━━━ Brano di lettura ━━━

La vacanza si trasforma in un incubo: «Rinchiusi come criminali con due figlie piccole»


Una famiglia residente del Bellinzonese è stata "segregata" in una stanza dell’aeroporto di Antalya, in Turchia per un problema a un passaporto. Vi raccontiamo la loro storia e ne parliamo con un esperto.
Una famiglia residente del Bellinzonese è stata "segregata" in una stanza dell’aeroporto di Antalya, in Turchia per un problema a un passaporto. Vi raccontiamo la loro storia e ne parliamo con un esperto.
BELLINZONA - Il viaggio ad Antalya, rinomata località turistica turca, si è trasformato in un incubo per una famiglia ticinese. Papà, mamma e due bimbe di tre e un anno non hanno infatti potuto varcare la dogana a causa della (non) validità del passaporto della figlia maggiore.
Validità residua di almeno cinque mesi - Il documento, infatti, sarebbe scaduto entro tre mesi, mentre per entrare nel Paese ci vuole una validità di almeno cinque. «Ci hanno trattato come fossimo dei criminali», ci confida il padre, ammettendo però di aver commesso «un madornale errore» a non informarsi sui requisiti richiesti per entrare in Turchia.

━━━ Dati forniti ━━━

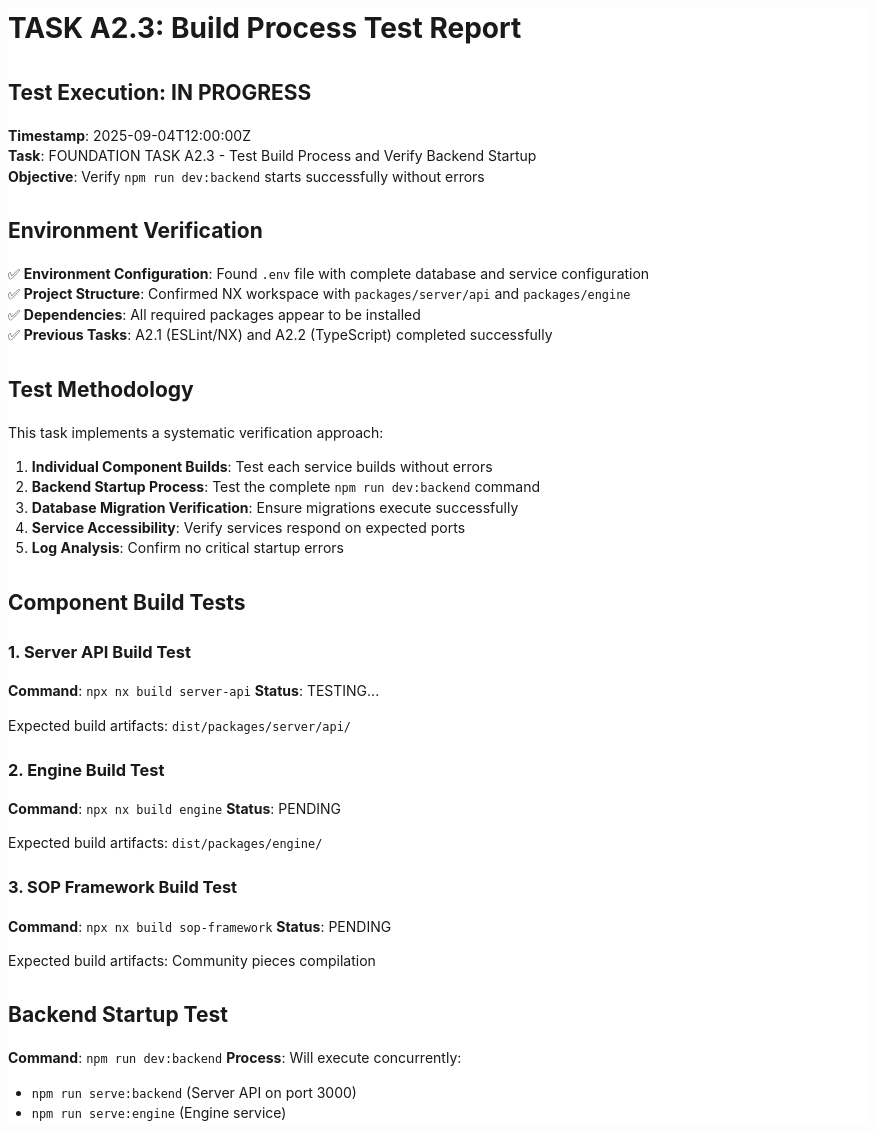 # TASK A2.3: Build Process Test Report

## Test Execution: IN PROGRESS

**Timestamp**: 2025-09-04T12:00:00Z  
**Task**: FOUNDATION TASK A2.3 - Test Build Process and Verify Backend Startup  
**Objective**: Verify `npm run dev:backend` starts successfully without errors

## Environment Verification

✅ **Environment Configuration**: Found `.env` file with complete database and service configuration  
✅ **Project Structure**: Confirmed NX workspace with `packages/server/api` and `packages/engine`  
✅ **Dependencies**: All required packages appear to be installed  
✅ **Previous Tasks**: A2.1 (ESLint/NX) and A2.2 (TypeScript) completed successfully  

## Test Methodology

This task implements a systematic verification approach:

1. **Individual Component Builds**: Test each service builds without errors
2. **Backend Startup Process**: Test the complete `npm run dev:backend` command
3. **Database Migration Verification**: Ensure migrations execute successfully  
4. **Service Accessibility**: Verify services respond on expected ports
5. **Log Analysis**: Confirm no critical startup errors

## Component Build Tests

### 1. Server API Build Test
**Command**: `npx nx build server-api`
**Status**: TESTING...

Expected build artifacts: `dist/packages/server/api/`

### 2. Engine Build Test  
**Command**: `npx nx build engine`
**Status**: PENDING

Expected build artifacts: `dist/packages/engine/`

### 3. SOP Framework Build Test
**Command**: `npx nx build sop-framework`
**Status**: PENDING

Expected build artifacts: Community pieces compilation

## Backend Startup Test

**Command**: `npm run dev:backend`
**Process**: Will execute concurrently:
- `npm run serve:backend` (Server API on port 3000)
- `npm run serve:engine` (Engine service)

━━━

▶ Attività richieste:
(a) Secondo il brano, per quale motivo la famiglia non ha potuto superare la dogana all'aeroporto di Antalya? Rispondi in una-tre frasi.
(b) Elenca tutti i componenti della famiglia ticinese indicati nel brano.
(c) Riassumi il paragrafo del brano che comincia con «BELLINZONA - Il viaggio ad Antalya», conservandone i fatti principali.

▶ Risultati dell'esercizio:
(a) Il passaporto della figlia maggiore sarebbe scaduto entro tre mesi. Per entrare in Turchia, invece, il documento deve avere una validità residua di almeno cinque mesi.

(b)
- papà
- mamma
- bimba di tre anni
- bimba di un anno

(c) Il viaggio ad Antalya è diventato un incubo per una famiglia ticinese composta dai genitori e da due bimbe di tre e un anno. Non hanno potuto varcare la dogana perché il passaporto della figlia maggiore non era valido.